Extracted records:
______

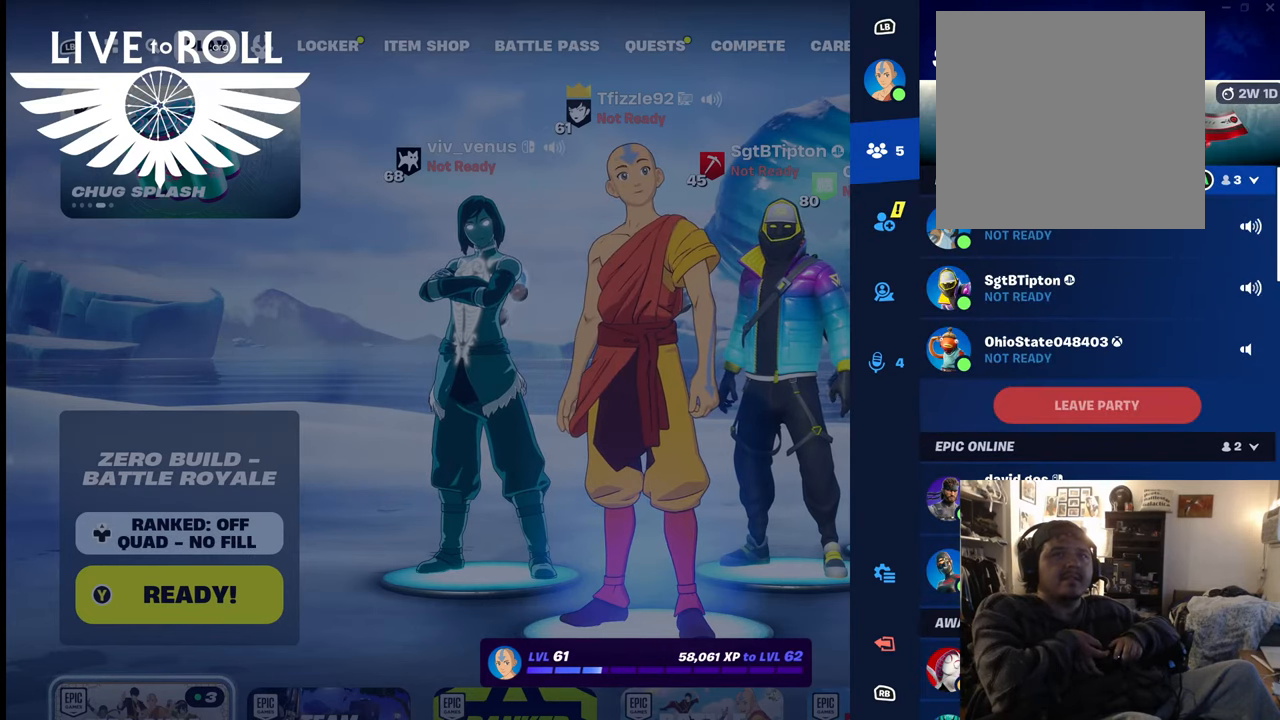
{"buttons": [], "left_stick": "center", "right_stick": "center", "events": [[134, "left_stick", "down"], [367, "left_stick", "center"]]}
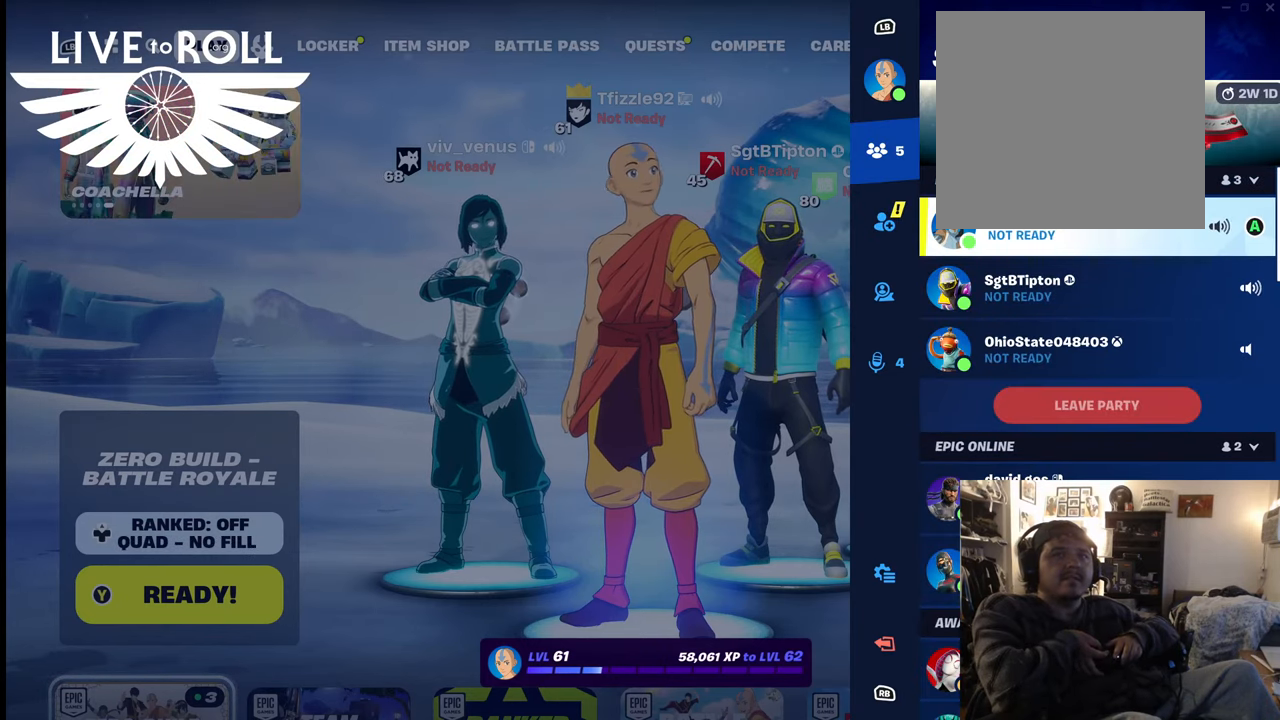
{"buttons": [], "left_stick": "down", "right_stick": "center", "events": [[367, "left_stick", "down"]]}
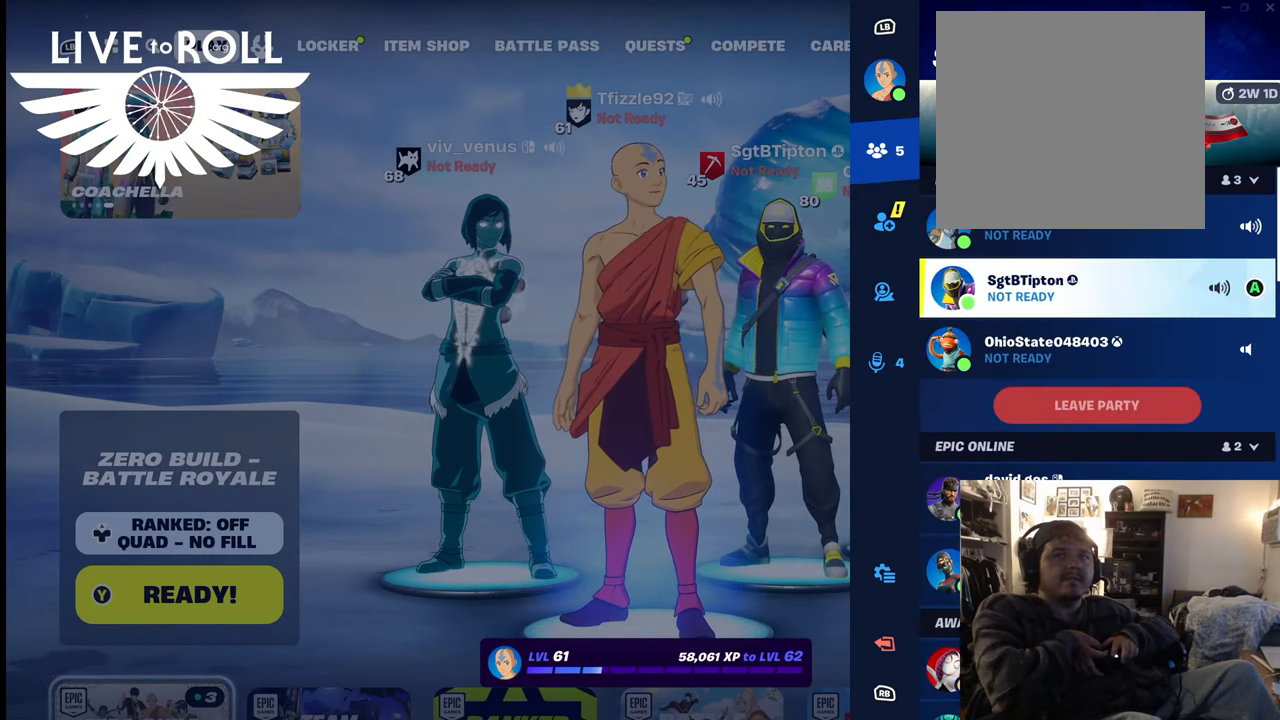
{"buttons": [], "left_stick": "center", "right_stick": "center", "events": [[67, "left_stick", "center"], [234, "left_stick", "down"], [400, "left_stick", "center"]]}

______

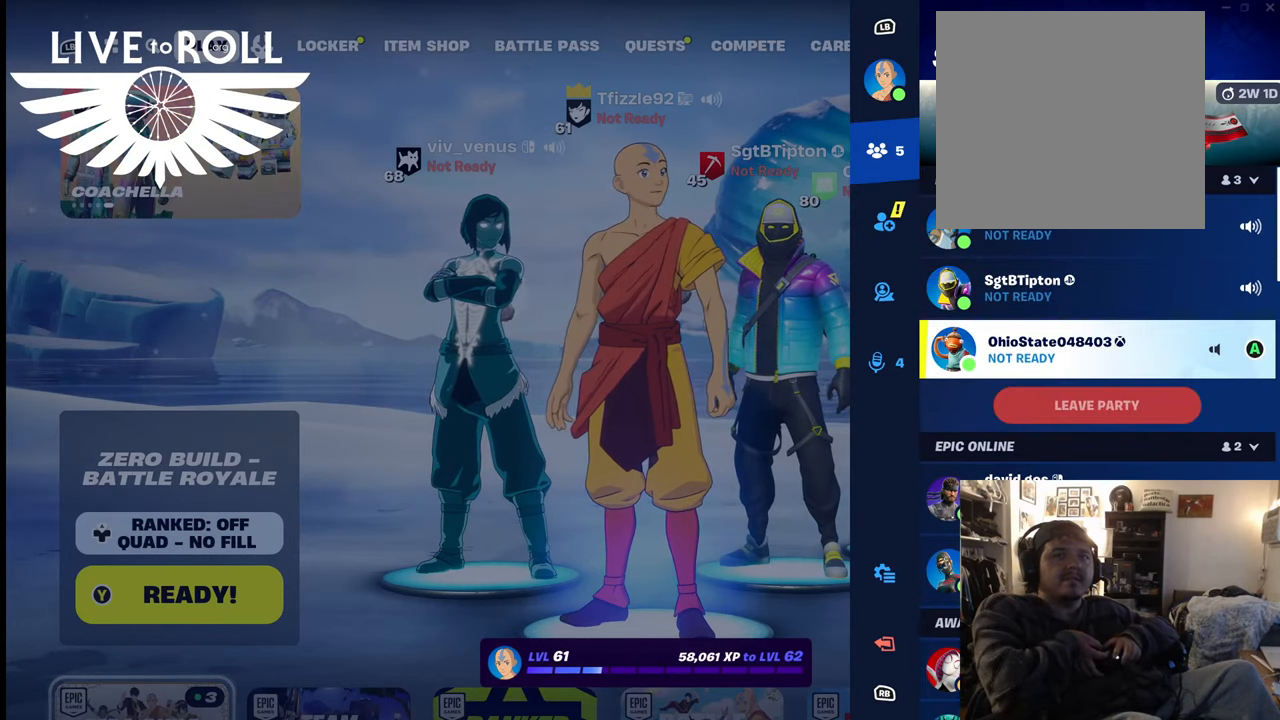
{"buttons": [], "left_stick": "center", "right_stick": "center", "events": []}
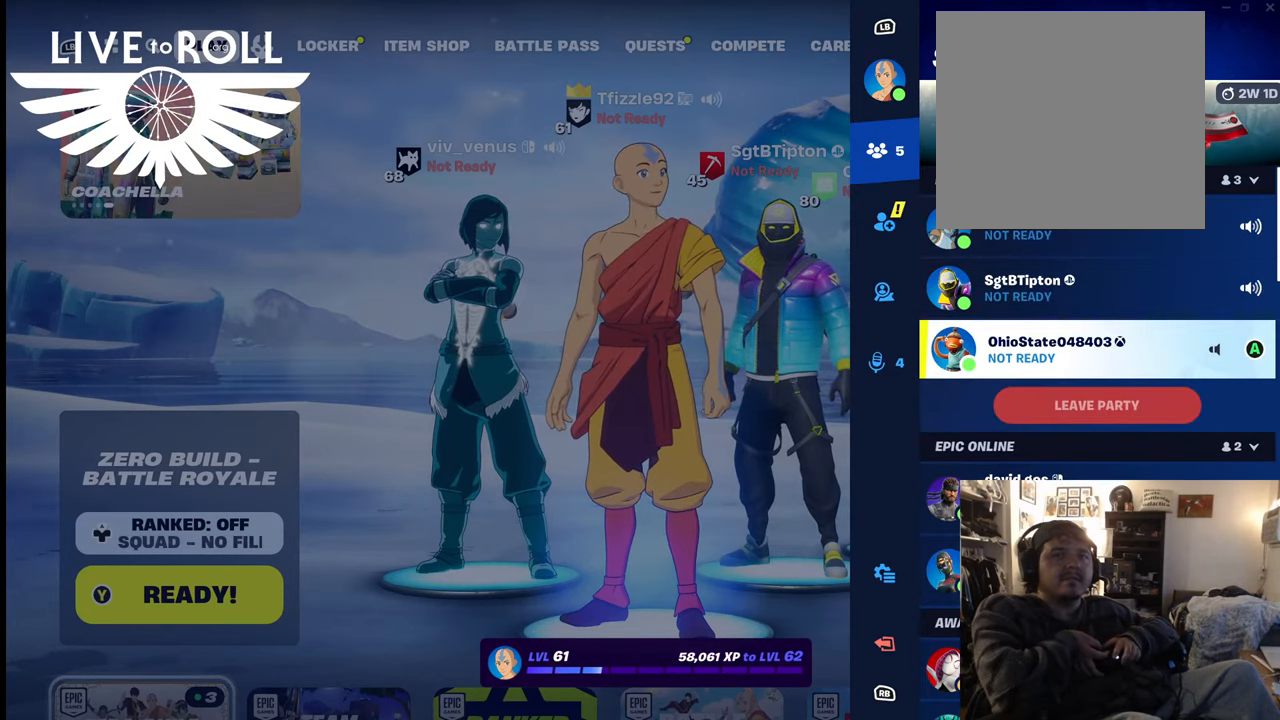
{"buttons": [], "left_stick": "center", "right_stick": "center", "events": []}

______

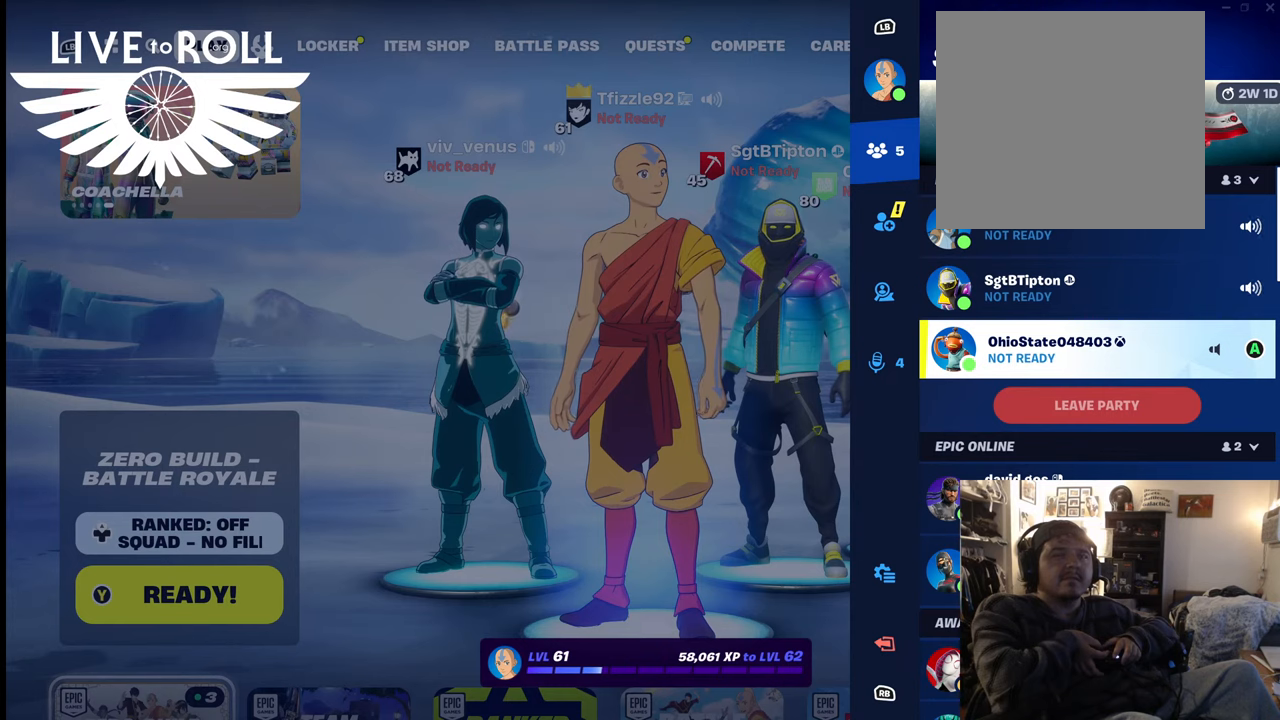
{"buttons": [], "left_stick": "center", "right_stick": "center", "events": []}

______

Action item:
Each line above where the word "down" occurs should be returned in full.

Finished exercise:
{"buttons": [], "left_stick": "center", "right_stick": "center", "events": [[134, "left_stick", "down"], [367, "left_stick", "center"]]}
{"buttons": [], "left_stick": "down", "right_stick": "center", "events": [[367, "left_stick", "down"]]}
{"buttons": [], "left_stick": "center", "right_stick": "center", "events": [[67, "left_stick", "center"], [234, "left_stick", "down"], [400, "left_stick", "center"]]}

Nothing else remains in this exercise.